Friday 11 November 2011

Week 7 Notes - Space of Possibility and Pacing in Casual Game Design

  • The article focuses on casual games, namely Popcap Games. The main aspects which it focuses on are all to do with 'Pacing'. Popcap Games is a master when it comes to pacing, and this is through experience and very long development and play-testing processes.

  • In the past “casual gaming” was rarely used as a genre, terms like “family-friendly” and “accessibility” were practically non-existent in terms of casual gaming.

  • This articles aims to not only give a better understanding of casual games, but to express a serious approach to how they are designed.

  • Casual games are described by The Casual Games SIG as “games that generally involve less complicated game controls and overall complexity in terms of game-play or investment required to get through the game”. It disagrees with the concepts this article is trying to push forward.

  • Casual games are games that offer the possibility of “pick up and play”, they have experiences that can be enjoyed in small bursts and interrupted without frustrating the player.

  • Casual games are not necessarily of smaller complexity, their complexity is just presented to the player in a different way.

  • It is through a complex interaction of smaller objects in the system that the casual game builds its own kind of “complexity”

  • PopCap's success is due not only to superb Pacing, but also to offering fun and polished core mechanics, impeccable interface design, good balancing, great detail in the visual and sound feedback, and an overall process of iterative design.
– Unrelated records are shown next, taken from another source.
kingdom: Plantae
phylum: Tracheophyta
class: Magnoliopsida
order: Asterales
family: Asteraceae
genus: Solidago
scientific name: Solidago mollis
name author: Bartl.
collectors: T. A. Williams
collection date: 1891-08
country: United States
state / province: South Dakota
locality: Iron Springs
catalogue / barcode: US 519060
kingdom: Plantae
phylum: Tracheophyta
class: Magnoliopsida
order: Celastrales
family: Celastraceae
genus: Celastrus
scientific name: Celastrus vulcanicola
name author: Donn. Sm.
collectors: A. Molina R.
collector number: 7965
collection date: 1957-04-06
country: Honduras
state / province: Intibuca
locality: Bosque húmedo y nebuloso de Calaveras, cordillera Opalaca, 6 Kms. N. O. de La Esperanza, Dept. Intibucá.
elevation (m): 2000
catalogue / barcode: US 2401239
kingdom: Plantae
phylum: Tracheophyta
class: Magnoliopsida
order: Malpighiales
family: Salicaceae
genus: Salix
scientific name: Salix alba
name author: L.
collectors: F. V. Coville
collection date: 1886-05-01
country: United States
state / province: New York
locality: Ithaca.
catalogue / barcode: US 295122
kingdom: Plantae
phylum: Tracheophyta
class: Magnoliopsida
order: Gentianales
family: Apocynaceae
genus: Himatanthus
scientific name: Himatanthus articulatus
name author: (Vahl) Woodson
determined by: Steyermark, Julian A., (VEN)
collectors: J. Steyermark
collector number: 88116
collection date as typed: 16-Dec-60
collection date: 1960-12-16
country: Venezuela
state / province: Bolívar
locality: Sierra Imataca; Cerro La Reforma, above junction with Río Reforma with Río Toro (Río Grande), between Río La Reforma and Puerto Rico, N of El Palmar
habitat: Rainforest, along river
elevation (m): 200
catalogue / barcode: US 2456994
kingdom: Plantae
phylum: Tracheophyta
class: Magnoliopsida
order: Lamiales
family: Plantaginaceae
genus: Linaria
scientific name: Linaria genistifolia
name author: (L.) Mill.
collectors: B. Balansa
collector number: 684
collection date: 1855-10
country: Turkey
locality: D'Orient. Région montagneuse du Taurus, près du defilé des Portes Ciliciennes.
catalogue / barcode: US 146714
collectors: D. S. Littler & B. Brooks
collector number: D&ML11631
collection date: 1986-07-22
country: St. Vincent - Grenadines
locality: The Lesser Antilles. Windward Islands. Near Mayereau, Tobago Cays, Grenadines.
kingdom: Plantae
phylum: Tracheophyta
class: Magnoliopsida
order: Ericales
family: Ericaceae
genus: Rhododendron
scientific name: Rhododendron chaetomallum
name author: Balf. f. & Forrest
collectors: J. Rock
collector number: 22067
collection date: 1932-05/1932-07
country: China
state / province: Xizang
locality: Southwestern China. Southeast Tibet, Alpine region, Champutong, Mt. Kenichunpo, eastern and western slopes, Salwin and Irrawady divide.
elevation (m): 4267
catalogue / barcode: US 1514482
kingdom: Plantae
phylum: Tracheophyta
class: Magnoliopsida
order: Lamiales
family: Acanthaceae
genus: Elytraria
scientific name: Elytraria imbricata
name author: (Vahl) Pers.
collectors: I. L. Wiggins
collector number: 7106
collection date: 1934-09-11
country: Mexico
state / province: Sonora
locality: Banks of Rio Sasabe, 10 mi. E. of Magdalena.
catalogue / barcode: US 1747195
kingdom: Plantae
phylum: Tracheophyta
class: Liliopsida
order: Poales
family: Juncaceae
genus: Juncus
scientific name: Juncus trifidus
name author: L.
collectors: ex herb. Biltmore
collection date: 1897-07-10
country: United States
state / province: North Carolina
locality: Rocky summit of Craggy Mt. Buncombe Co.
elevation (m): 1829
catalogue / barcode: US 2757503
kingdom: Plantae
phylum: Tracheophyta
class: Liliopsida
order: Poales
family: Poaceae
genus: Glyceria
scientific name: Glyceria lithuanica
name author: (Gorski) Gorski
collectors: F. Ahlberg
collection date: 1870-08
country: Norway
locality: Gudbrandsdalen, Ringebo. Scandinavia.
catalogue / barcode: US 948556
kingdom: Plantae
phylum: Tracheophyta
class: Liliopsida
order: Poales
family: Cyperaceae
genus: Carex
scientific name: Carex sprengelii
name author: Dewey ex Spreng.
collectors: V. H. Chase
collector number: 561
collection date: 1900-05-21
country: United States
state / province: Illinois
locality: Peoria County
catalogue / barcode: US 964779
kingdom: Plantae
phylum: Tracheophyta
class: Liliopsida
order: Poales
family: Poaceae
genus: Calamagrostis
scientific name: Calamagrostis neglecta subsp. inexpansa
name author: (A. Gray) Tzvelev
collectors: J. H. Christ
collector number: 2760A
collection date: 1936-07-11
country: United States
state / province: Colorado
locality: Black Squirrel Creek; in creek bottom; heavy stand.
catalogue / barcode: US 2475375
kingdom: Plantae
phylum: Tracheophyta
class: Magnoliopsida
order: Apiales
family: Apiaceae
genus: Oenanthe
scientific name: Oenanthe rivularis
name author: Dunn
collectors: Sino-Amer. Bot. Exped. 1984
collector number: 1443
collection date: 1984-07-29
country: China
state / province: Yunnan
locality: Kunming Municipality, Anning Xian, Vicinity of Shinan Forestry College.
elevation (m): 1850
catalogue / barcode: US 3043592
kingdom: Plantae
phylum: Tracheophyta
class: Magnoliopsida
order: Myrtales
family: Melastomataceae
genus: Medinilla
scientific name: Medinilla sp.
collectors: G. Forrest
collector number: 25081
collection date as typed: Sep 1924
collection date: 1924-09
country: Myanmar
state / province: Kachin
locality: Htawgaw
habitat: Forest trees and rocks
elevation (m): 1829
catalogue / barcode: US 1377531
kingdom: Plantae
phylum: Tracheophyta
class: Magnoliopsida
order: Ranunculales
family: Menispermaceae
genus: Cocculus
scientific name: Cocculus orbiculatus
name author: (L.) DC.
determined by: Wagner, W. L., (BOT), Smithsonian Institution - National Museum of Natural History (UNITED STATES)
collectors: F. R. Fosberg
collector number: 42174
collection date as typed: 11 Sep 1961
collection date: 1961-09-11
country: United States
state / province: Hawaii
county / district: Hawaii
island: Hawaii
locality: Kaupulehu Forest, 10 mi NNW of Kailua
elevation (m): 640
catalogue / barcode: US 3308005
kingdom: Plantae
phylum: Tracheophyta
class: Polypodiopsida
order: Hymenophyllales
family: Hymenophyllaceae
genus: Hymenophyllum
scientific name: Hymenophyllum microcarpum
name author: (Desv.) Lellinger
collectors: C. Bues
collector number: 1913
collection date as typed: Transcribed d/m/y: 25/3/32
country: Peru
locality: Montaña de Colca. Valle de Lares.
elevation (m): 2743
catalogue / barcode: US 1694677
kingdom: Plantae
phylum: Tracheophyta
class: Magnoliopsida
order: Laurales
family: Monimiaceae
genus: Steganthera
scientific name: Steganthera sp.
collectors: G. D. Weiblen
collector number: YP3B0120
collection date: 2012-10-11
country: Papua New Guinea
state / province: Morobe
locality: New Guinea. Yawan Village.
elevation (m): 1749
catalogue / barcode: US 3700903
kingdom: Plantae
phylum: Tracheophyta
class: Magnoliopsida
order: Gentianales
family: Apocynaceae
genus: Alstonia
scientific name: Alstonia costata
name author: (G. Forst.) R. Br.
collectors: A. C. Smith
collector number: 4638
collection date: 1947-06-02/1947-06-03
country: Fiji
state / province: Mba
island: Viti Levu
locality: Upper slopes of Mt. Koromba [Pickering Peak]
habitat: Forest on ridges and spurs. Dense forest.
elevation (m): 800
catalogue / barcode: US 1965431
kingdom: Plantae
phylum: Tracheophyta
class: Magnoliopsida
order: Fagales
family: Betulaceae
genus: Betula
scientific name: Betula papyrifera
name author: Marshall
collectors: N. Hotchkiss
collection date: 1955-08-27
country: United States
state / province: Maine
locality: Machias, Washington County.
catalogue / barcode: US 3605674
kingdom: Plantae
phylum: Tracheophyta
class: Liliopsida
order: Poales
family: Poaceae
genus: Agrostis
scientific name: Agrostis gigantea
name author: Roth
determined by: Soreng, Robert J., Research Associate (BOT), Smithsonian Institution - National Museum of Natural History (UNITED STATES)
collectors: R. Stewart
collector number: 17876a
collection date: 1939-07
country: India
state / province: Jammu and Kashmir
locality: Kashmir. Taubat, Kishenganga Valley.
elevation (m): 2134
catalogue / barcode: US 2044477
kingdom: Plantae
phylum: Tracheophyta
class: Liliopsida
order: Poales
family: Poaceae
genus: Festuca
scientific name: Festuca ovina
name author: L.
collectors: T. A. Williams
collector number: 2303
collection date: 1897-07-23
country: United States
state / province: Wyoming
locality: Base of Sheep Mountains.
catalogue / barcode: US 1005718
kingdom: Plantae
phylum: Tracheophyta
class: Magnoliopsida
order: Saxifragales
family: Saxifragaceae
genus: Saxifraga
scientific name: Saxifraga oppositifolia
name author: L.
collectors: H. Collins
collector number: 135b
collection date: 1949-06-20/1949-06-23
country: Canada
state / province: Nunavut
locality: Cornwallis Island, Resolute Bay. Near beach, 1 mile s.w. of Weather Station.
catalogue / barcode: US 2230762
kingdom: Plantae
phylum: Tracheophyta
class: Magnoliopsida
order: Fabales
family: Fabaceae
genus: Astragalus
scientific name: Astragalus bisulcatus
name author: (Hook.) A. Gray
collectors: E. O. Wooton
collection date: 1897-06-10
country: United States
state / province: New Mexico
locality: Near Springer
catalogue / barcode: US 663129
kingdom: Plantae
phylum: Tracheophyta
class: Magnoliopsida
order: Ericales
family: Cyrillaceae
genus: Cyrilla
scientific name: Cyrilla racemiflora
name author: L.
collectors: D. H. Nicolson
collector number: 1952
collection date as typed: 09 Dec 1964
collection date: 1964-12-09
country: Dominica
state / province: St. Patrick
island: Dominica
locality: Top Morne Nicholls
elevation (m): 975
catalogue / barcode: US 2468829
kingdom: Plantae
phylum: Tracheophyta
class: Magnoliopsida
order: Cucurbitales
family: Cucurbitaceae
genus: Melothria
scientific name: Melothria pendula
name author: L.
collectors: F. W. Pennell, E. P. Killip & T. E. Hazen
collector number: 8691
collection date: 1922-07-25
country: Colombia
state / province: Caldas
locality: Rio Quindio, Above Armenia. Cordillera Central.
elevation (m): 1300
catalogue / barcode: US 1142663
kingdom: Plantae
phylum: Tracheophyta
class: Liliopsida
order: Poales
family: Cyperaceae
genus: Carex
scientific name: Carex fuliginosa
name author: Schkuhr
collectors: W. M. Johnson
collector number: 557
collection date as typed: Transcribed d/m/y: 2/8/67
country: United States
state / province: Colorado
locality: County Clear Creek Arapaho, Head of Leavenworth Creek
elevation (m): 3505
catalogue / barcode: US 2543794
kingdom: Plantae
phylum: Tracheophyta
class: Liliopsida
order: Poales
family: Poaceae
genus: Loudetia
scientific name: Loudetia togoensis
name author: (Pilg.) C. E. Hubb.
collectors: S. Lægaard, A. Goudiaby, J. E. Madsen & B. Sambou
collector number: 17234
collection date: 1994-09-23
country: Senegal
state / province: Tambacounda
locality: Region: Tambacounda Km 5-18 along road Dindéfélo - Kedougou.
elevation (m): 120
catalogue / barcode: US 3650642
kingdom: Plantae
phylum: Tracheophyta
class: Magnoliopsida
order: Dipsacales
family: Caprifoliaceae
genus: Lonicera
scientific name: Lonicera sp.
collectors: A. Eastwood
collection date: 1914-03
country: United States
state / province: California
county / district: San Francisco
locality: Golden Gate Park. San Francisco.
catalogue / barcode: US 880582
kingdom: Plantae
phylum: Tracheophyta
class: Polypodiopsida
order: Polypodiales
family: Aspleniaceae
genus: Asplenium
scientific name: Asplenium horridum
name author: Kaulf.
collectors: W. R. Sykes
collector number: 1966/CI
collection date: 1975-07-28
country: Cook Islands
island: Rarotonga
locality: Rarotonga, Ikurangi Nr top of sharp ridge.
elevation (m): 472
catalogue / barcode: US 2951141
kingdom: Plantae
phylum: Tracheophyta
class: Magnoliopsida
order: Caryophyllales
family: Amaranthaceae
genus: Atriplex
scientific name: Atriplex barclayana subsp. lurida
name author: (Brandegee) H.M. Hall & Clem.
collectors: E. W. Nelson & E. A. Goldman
Peggle took nine months of prototyping, followed by one year of full-scaled production

  • “Pacing” is a concept related to the overall rhythm of the game

  • “Tension” can be described as perceived danger, as it's within the realm of perception using sound and other mediums to make the player feel as if they're in danger when theyr'e not.

  • “Threat” is real danger, it's mechanic and generated by the direct conflict between player and system or player and opponenet.

  • “Movement Impetus” is the will of a player to move forward through a level. It determines how willing the player is to make “advancement decisions”, thus representing his interest in keep playing.

  • “Tempo” is the intensity of play, it's the time taken between each significant decision made by the player. A high temp in a game means the player is taking a long time to make decisions, and a lower tempo represents more frantic decision-making by the player.

  • By giving more possibility to the player, it can drastically slow down the tempo of the game.

  • “The destiny of games is to become boring, not to be fun. Those of us who want games to be fun are fighting a losing battle against the human brain because fun is a process and routine is its destination. All of this happens because the human mind is goal driven”.

  • Our brains are constantly trying to optimize information and simply it, we create patterns throughout our lives to identify writing, speech, expressions, and everything perceived by our senses.

  • If all the patterns in games have become figured out, the game becomes uninteresting (such as tic-tac-toe, with its narrow space of possibility).

  • When a player is frustrated by a “hard” game, it usually means they can't figure out all of the patterns required by the system to advance the experience.

  • In Bejeweled, it would have been easy to add the decision to choose diagonal jewels as well, but by doing so it would add too many possibilities for the player to choose from; he would take too long scanning the board before making a move because we, as humans, like to analyse all of our possibilities before taking a move.

  • Because a casual game has to be “pick up and playable”, when designing it one must pace the experience to provide the player with time to learn and time to play. There should be little or no tutorial.

  • A simple game will get boring, but a complex game will take too long to learn. This means that there must be a perfect balance or “sweet spot” between small and large spaces of possibility.

  • Part of the solution is to switch focus from the lower to the upper arch of Pacing. Most games introduce layering game mechanics and raise the difficulty as they make progress; this is the most common-sense and widely used solution.
  • Replacing instead of adding means that instead of gradually adding new elements to the mechanics, the idea is to replace some non-core mechanics – and even the core itself sometimes – in a perceivably constant rhythm.

  • Plants Vs. Zombies has a really good system of patterns in the mechanics. Every level you complete, you unlock a new plant to use on the next level, every 5 levels you unlock a whole new game-play area, and there are also instances where the core mechanics are changed completely for mini-games.


My Thoughts

I found this article to be extremely interesting for a number of personal reasons. I have been interested in the concept of casual gaming for a long time now, because the way the games have to be designed is complex yet seemingly simple at the same time. Finding the right balance between a complex game and a "pick up and play" game seems to be a hard feat, but if done correctly, it could make a brilliant game which could keep audiences interested for years like the work of PopCap.

1 comment:

  1. The principles of casual games design are highly applicable to the development of all types of games. Essentially these are the games that we make on the degree, so we will be digging deeply into casual gaming over the course.